John Waldron, president and chief operating officer of the bank, told a Goldman podcast released on Thursday that the investment bank had “moderated our risk positioning” since the US president announced an across-the-board tariff increase on its trading partners on April 2, adding, “that’s a sensible thing for us to do”.
The reduction in risk-taking by one of the world’s most influential financial institutions underlines how Wall Street traders have been unnerved by the shockwaves that ripped through markets after Trump unleashed his trade war. Volatility has since subsided and most of the rises have been paused but could soon be reinstated.
Waldron said the bank’s reduced risk appetite would be felt most in capital markets and client trading facilitation. “Where we can, we pare our risk and stay a little bit closer to home,” said Waldron, second-in-command at Goldman and viewed by some as heir apparent to chief executive David Solomon.
Waldron said Goldman would “husband our liquidity a bit more, run a little bit more buffer.” He added it would “just be a little bit more, kind of two-footed about it, not overly front-footed about it.”
In a separate interview with the Financial Times, Waldron elaborated that he was not expecting a serious economic downturn. “I don’t see a recession. We are expecting ‘slowflation’, 1 to 1.5 per cent growth, and 3 per cent inflation,” he said. “I don’t think that’s stagflation. It’s less pernicious” than the period of high inflation and stagnation that hit the US in the 1970s.
Goldman and other Wall Street banks benefited from a sharp increase in equity and debt trading revenue in the first quarter of this year after Trump’s threat to impose high tariffs on many countries caused markets to gyrate.
However, heightened uncertainty over US trade policy and its economic and financial impact has caused companies to put investments and acquisitions on hold, lowering investment bank fee revenue from merger advice and equity issuance.

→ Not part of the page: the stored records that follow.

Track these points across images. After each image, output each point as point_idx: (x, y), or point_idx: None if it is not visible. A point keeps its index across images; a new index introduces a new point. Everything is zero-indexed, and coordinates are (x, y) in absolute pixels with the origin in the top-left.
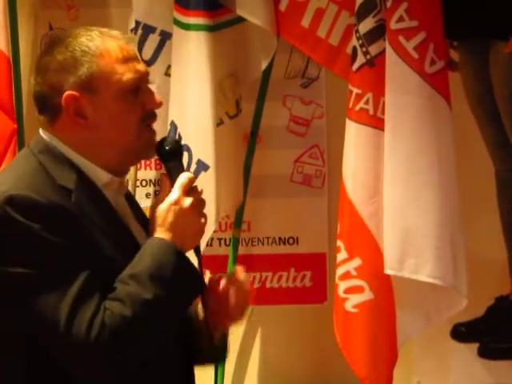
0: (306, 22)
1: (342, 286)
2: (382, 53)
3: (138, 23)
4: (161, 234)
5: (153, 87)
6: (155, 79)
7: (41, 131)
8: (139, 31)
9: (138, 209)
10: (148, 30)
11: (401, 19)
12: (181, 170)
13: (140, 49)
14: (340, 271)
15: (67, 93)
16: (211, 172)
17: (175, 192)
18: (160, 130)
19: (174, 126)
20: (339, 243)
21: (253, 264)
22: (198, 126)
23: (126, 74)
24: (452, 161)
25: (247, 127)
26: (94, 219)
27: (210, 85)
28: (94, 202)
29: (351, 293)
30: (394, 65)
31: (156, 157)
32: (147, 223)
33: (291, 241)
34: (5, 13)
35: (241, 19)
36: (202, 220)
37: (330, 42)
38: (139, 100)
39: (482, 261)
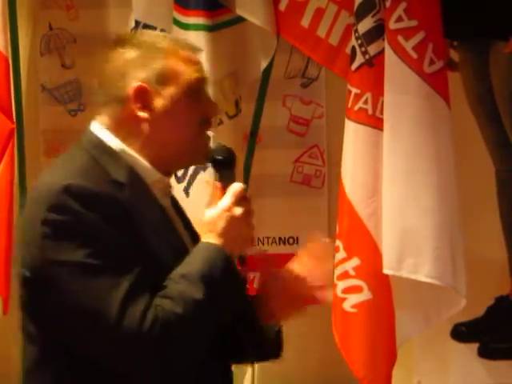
0: (305, 22)
1: (340, 285)
2: (381, 53)
3: (137, 23)
4: (212, 238)
5: None
6: None
7: (92, 126)
8: (139, 31)
9: (182, 212)
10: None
11: (400, 19)
12: (233, 179)
13: None
14: (338, 271)
15: (137, 84)
16: (210, 172)
17: (227, 200)
18: None
19: None
20: (338, 243)
21: (253, 264)
22: None
23: (194, 73)
24: (451, 161)
25: (247, 127)
26: (144, 215)
27: (209, 85)
28: (145, 198)
29: (350, 293)
30: (392, 65)
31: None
32: (190, 227)
33: (291, 241)
34: (4, 13)
35: (240, 19)
36: (250, 229)
37: (330, 42)
38: (200, 104)
39: (482, 261)
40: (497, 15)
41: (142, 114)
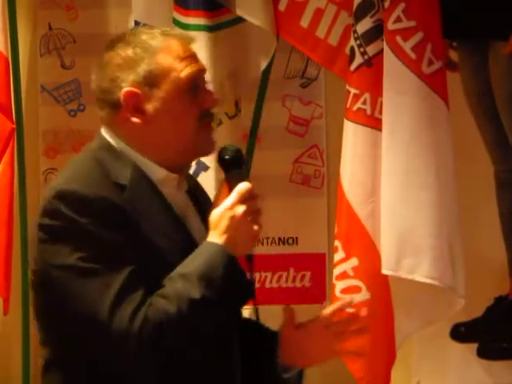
0: (305, 23)
1: (339, 286)
2: (380, 53)
3: (137, 23)
4: (214, 237)
5: None
6: None
7: (102, 129)
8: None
9: (204, 203)
10: None
11: (398, 19)
12: (240, 178)
13: None
14: (337, 271)
15: (126, 89)
16: (211, 172)
17: (230, 198)
18: None
19: None
20: (337, 243)
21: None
22: None
23: (184, 70)
24: (450, 161)
25: (247, 127)
26: (146, 214)
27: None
28: (148, 197)
29: (348, 293)
30: (391, 65)
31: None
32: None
33: (291, 241)
34: (4, 13)
35: (240, 19)
36: (256, 228)
37: (329, 43)
38: (197, 99)
39: (482, 261)
40: (496, 15)
41: (135, 119)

Waldron said on the podcast that the bank was positioning itself for “continued uncertainty and what that may deliver, in the coming weeks and months”.
There were signs of companies becoming a little more confident, Waldron said, pointing to a pick-up in US initial public offerings in recent weeks. “I think we’re seeing companies start to step out a little bit more and be willing to do some more things.”

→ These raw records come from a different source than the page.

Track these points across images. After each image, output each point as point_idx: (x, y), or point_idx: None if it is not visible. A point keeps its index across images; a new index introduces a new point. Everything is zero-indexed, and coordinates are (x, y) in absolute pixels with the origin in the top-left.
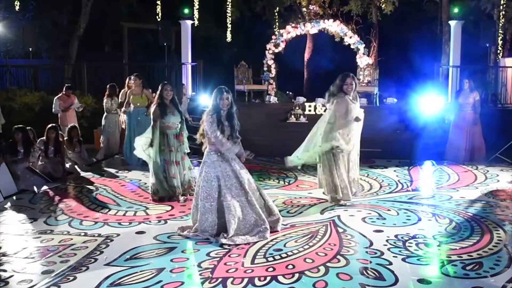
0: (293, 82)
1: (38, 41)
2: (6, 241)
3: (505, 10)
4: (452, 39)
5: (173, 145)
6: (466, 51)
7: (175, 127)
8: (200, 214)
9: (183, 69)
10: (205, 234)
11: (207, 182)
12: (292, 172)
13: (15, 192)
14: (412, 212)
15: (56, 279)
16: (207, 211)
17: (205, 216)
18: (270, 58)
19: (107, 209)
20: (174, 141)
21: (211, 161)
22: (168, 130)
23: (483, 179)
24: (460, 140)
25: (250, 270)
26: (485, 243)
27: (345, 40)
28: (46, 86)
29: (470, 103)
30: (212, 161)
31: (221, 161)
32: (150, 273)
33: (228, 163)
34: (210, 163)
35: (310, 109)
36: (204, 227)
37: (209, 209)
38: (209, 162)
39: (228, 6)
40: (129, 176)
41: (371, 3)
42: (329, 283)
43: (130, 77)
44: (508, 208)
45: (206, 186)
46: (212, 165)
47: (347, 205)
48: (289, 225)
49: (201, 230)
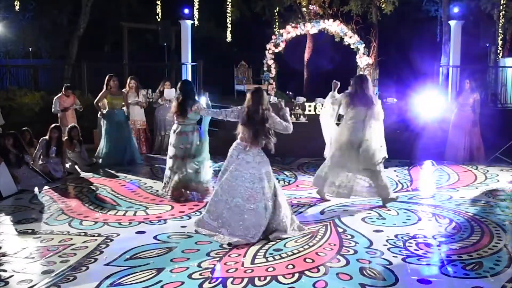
0: (293, 82)
1: (38, 41)
2: (6, 241)
3: (505, 10)
4: (452, 39)
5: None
6: (466, 51)
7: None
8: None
9: (183, 69)
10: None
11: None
12: (292, 172)
13: (15, 192)
14: (412, 212)
15: (56, 279)
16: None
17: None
18: (270, 58)
19: (107, 209)
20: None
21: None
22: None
23: (483, 179)
24: (460, 140)
25: (250, 270)
26: (485, 243)
27: (345, 40)
28: (46, 86)
29: (470, 103)
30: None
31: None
32: (150, 273)
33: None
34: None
35: (310, 109)
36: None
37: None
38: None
39: (228, 6)
40: (129, 176)
41: (371, 3)
42: (329, 283)
43: (131, 77)
44: (508, 208)
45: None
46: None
47: (347, 205)
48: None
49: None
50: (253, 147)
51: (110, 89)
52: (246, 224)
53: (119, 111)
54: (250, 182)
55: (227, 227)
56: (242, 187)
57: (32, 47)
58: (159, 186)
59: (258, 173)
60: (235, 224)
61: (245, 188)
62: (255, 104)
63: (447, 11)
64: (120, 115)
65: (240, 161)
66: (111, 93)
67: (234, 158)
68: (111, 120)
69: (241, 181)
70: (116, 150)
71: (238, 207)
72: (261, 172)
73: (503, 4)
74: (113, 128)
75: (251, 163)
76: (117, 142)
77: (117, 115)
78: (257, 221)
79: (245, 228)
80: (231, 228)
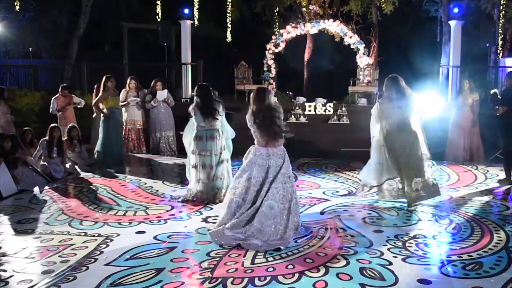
0: (293, 82)
1: (38, 41)
2: (6, 241)
3: (505, 10)
4: (452, 39)
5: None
6: (466, 51)
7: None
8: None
9: (183, 69)
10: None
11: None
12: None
13: (15, 192)
14: (412, 212)
15: (56, 279)
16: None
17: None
18: (270, 58)
19: (107, 209)
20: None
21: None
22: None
23: (483, 179)
24: (459, 140)
25: (250, 270)
26: (485, 243)
27: (345, 40)
28: (46, 86)
29: (469, 103)
30: None
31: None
32: (150, 273)
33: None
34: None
35: (310, 109)
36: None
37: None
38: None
39: (228, 6)
40: (129, 176)
41: (371, 3)
42: (329, 283)
43: (131, 77)
44: (508, 208)
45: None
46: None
47: (347, 205)
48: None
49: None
50: (276, 148)
51: (107, 90)
52: (279, 226)
53: (117, 110)
54: (281, 182)
55: (258, 235)
56: (274, 189)
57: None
58: (159, 186)
59: (287, 173)
60: (268, 230)
61: (277, 189)
62: (261, 104)
63: (447, 11)
64: (117, 114)
65: (266, 167)
66: (110, 95)
67: (257, 165)
68: (112, 120)
69: (270, 184)
70: (114, 149)
71: (272, 209)
72: (288, 171)
73: (503, 4)
74: (113, 127)
75: (277, 165)
76: (115, 141)
77: (115, 114)
78: (292, 219)
79: (280, 230)
80: (262, 234)
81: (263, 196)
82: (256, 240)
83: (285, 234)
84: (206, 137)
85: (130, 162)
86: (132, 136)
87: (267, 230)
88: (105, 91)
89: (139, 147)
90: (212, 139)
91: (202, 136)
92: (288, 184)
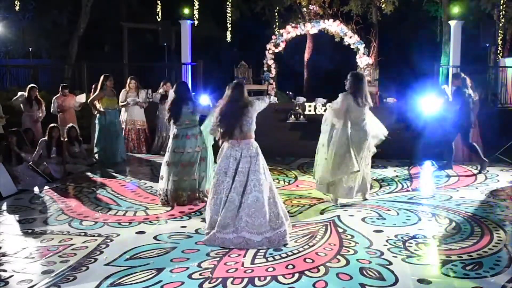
0: (293, 82)
1: (38, 41)
2: (6, 241)
3: (505, 10)
4: (452, 39)
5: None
6: (466, 51)
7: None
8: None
9: (183, 69)
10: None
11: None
12: (292, 172)
13: (15, 192)
14: (412, 212)
15: (56, 279)
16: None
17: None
18: (270, 58)
19: (107, 209)
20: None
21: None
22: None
23: (483, 179)
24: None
25: (250, 270)
26: (485, 243)
27: (345, 40)
28: (46, 86)
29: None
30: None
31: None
32: (150, 273)
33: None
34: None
35: (310, 109)
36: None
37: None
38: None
39: (228, 6)
40: (129, 176)
41: (371, 3)
42: (329, 283)
43: (131, 77)
44: (508, 208)
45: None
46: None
47: (347, 205)
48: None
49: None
50: (244, 140)
51: (105, 89)
52: (268, 216)
53: (112, 111)
54: (261, 174)
55: (250, 228)
56: (256, 181)
57: (32, 47)
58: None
59: (264, 164)
60: (258, 221)
61: (258, 180)
62: (235, 102)
63: (447, 11)
64: (113, 115)
65: (237, 158)
66: (107, 94)
67: (228, 157)
68: (105, 120)
69: (247, 175)
70: (108, 149)
71: (257, 201)
72: (264, 163)
73: (503, 4)
74: (105, 127)
75: (250, 156)
76: (108, 141)
77: (110, 115)
78: (281, 208)
79: (271, 221)
80: (254, 227)
81: (243, 188)
82: (250, 234)
83: (278, 221)
84: (181, 135)
85: (130, 162)
86: (132, 136)
87: (257, 221)
88: (102, 90)
89: (139, 147)
90: (187, 137)
91: (179, 134)
92: (268, 174)
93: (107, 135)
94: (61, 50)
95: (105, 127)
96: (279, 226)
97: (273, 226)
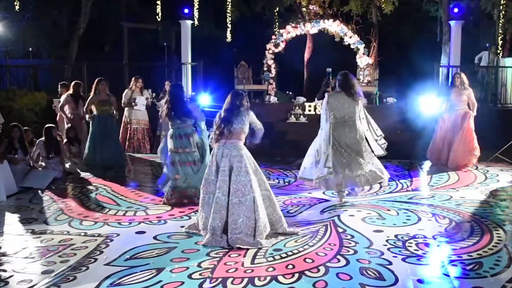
0: (293, 82)
1: (38, 41)
2: (6, 241)
3: (505, 10)
4: (452, 39)
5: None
6: (466, 51)
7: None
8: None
9: (183, 69)
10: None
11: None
12: (292, 172)
13: (15, 192)
14: (412, 212)
15: (56, 279)
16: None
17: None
18: (270, 58)
19: (107, 209)
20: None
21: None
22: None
23: (483, 179)
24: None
25: (250, 270)
26: (485, 243)
27: (345, 40)
28: (46, 86)
29: (464, 101)
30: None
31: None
32: (150, 273)
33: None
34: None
35: (310, 109)
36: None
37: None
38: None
39: (228, 6)
40: (129, 176)
41: (371, 3)
42: (329, 283)
43: (136, 77)
44: (508, 208)
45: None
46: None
47: (347, 205)
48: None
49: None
50: (230, 140)
51: (98, 94)
52: (247, 221)
53: (107, 118)
54: (236, 175)
55: (234, 229)
56: (233, 183)
57: (32, 47)
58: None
59: (242, 166)
60: (240, 221)
61: (236, 182)
62: (231, 106)
63: (447, 11)
64: (108, 122)
65: (220, 157)
66: (100, 99)
67: (213, 155)
68: (98, 126)
69: (230, 175)
70: (99, 156)
71: (239, 203)
72: (244, 165)
73: (503, 4)
74: (98, 134)
75: (231, 156)
76: (98, 147)
77: (103, 121)
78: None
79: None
80: (239, 229)
81: (228, 188)
82: (240, 235)
83: (257, 230)
84: (175, 135)
85: (131, 162)
86: (138, 136)
87: (240, 224)
88: (96, 95)
89: (144, 146)
90: (180, 138)
91: (173, 134)
92: (243, 177)
93: (98, 140)
94: (61, 50)
95: (96, 132)
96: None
97: (250, 232)
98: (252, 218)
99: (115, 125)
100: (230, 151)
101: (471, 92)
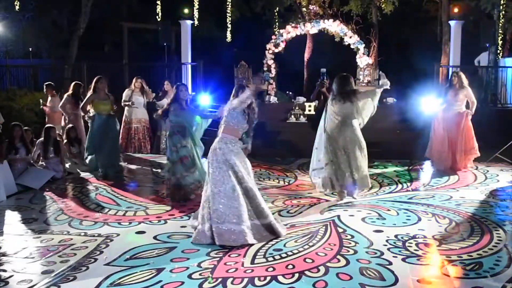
0: (293, 82)
1: (38, 41)
2: (6, 241)
3: (505, 10)
4: (452, 39)
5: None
6: (466, 51)
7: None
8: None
9: (183, 69)
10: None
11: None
12: (292, 172)
13: (15, 192)
14: (412, 212)
15: (56, 279)
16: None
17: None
18: (270, 58)
19: (107, 209)
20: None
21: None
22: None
23: (483, 179)
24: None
25: (250, 270)
26: (485, 243)
27: (345, 40)
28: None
29: (461, 100)
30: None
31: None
32: (150, 273)
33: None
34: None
35: (310, 109)
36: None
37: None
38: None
39: (228, 6)
40: (129, 177)
41: (371, 3)
42: (329, 283)
43: (137, 77)
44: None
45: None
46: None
47: (347, 205)
48: (289, 225)
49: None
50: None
51: (97, 92)
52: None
53: (106, 116)
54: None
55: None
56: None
57: (32, 47)
58: (159, 186)
59: (217, 158)
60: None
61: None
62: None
63: (447, 11)
64: (107, 120)
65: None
66: (99, 97)
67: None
68: (97, 125)
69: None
70: (98, 155)
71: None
72: (217, 157)
73: (503, 4)
74: (97, 133)
75: (214, 148)
76: (100, 148)
77: (103, 120)
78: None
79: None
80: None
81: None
82: (226, 223)
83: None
84: (173, 132)
85: (131, 162)
86: (139, 135)
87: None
88: (95, 93)
89: (144, 146)
90: (177, 133)
91: (171, 132)
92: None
93: (98, 142)
94: (61, 50)
95: (96, 133)
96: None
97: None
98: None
99: (116, 125)
100: (213, 143)
101: (469, 91)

Waldron joined other Wall Street titans, including JPMorgan chief executive Jamie Dimon and BlackRock CEO Larry Fink, in sounding the alarm about the prospects of higher deficit spending and the risk of a resulting sell-off in US government bonds.
“It seems to us an imperative to get the deficits down,” he said.

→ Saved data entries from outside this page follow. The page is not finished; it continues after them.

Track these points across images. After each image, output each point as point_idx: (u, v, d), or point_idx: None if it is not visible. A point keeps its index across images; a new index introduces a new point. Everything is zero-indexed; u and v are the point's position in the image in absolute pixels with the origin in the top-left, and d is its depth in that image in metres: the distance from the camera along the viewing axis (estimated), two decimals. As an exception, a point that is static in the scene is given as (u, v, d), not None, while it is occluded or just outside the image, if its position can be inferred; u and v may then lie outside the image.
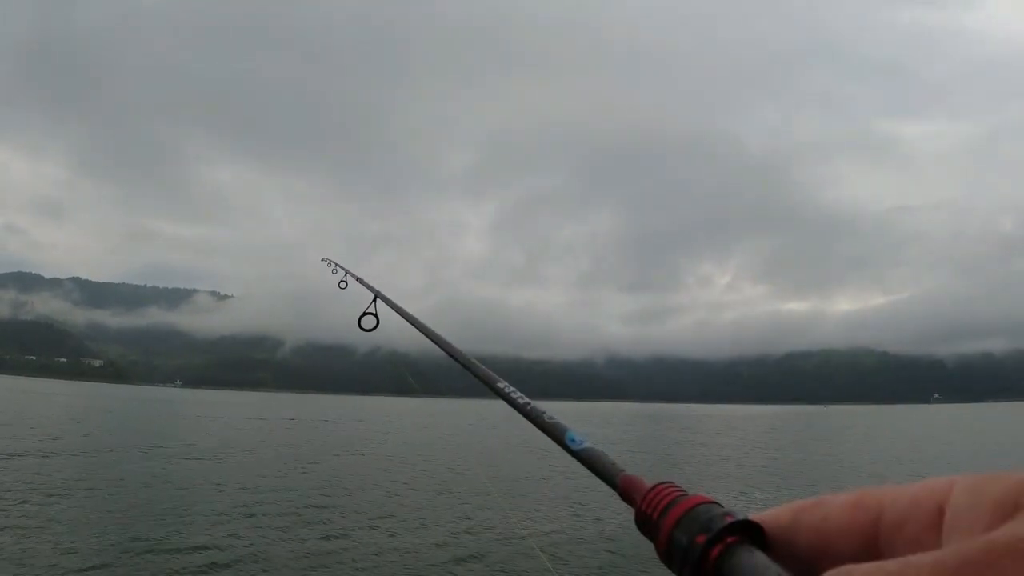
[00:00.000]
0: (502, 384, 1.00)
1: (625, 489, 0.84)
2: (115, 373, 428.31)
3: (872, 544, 0.83)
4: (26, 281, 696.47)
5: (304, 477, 19.97)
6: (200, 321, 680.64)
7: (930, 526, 0.83)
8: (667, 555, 0.84)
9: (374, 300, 2.14)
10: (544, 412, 0.87)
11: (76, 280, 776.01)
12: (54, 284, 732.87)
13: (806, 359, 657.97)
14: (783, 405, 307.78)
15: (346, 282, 2.82)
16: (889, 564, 0.82)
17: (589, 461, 0.85)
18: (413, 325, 1.64)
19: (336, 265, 3.07)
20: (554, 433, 0.87)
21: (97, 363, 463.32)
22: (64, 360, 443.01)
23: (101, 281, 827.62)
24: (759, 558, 0.83)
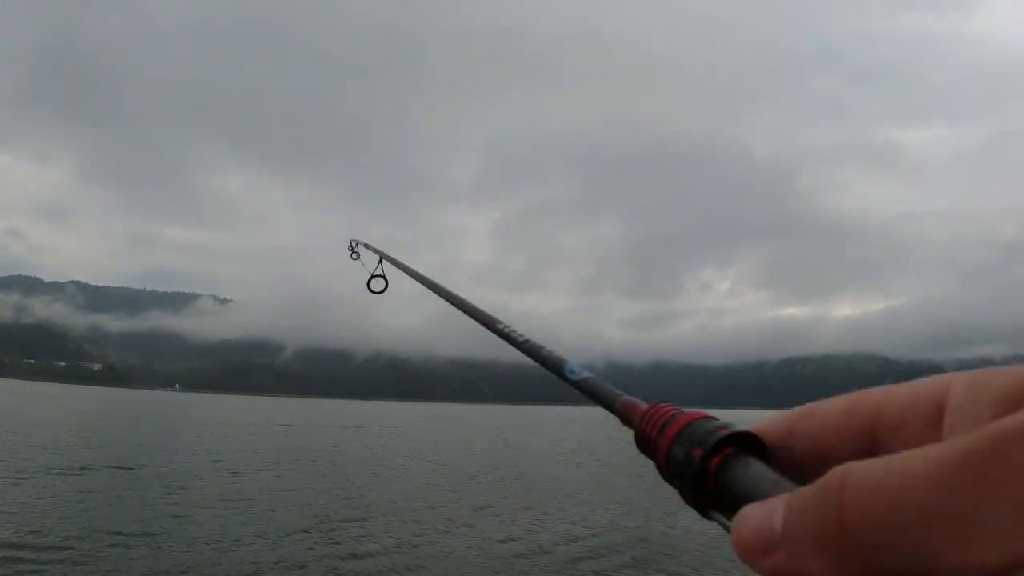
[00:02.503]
0: (501, 325, 1.03)
1: (624, 411, 0.86)
2: (114, 377, 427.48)
3: (870, 446, 0.82)
4: (26, 285, 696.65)
5: (312, 487, 19.58)
6: (201, 325, 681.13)
7: (929, 424, 0.82)
8: (667, 470, 0.84)
9: (380, 262, 2.13)
10: (543, 347, 0.90)
11: (77, 284, 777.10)
12: (55, 288, 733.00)
13: (805, 364, 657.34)
14: (783, 411, 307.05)
15: (357, 253, 2.76)
16: (892, 458, 0.81)
17: (589, 390, 0.87)
18: (419, 281, 1.64)
19: (353, 242, 2.93)
20: (553, 365, 0.89)
21: (96, 367, 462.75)
22: (63, 364, 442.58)
23: (102, 285, 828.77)
24: (757, 467, 0.84)
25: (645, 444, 0.85)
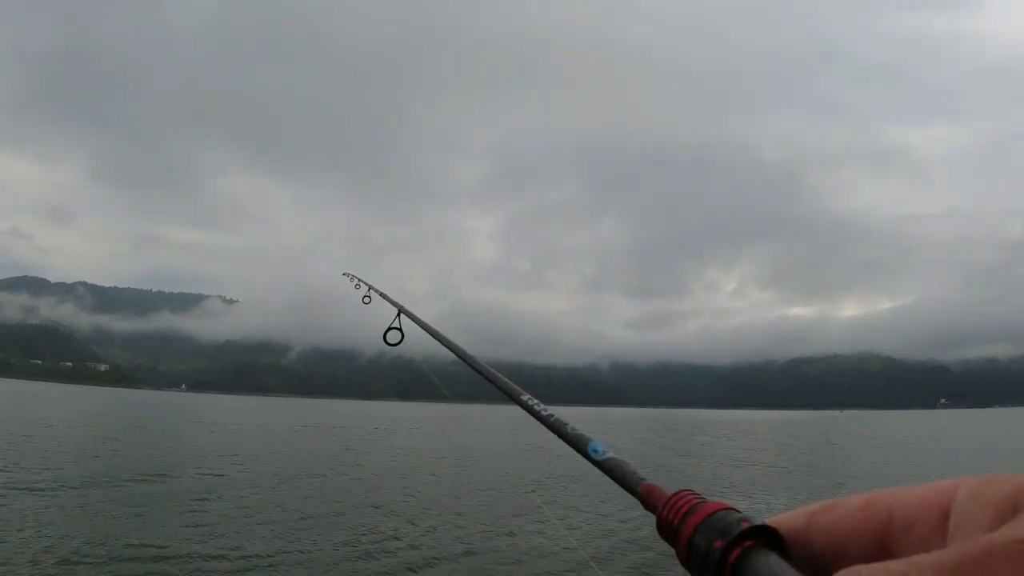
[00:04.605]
0: (526, 397, 1.03)
1: (647, 497, 0.87)
2: (120, 377, 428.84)
3: (883, 545, 0.86)
4: (34, 285, 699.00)
5: (328, 487, 19.46)
6: (206, 326, 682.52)
7: (936, 527, 0.87)
8: (687, 560, 0.87)
9: (398, 315, 2.13)
10: (567, 424, 0.90)
11: (84, 285, 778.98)
12: (62, 288, 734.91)
13: (811, 365, 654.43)
14: (790, 411, 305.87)
15: (370, 297, 2.79)
16: (893, 564, 0.86)
17: (612, 471, 0.87)
18: (437, 339, 1.64)
19: (359, 280, 3.02)
20: (577, 444, 0.89)
21: (102, 367, 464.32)
22: (70, 364, 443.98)
23: (109, 286, 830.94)
24: (775, 561, 0.87)
25: (667, 531, 0.88)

“The deficits are getting pretty large, and I would say unsustainable if you’re going to try to run at this pace for the foreseeable future,” he said, adding: “I do think the bond market is concerned about it.”
Asked if investors were pulling money out of US assets in response to the worries over tariffs and deficits, Waldron said Goldman’s clients were looking to have “a little less overallocation” to US assets and to hedge exposure to the dollar.
“If you actually look at the fundamental asset allocation, I think it’s a marginal change in behaviour. I don’t think it’s more than that. I do think the more disruptive the policy is for longer, the more likely you’re going to see a more pronounced move.”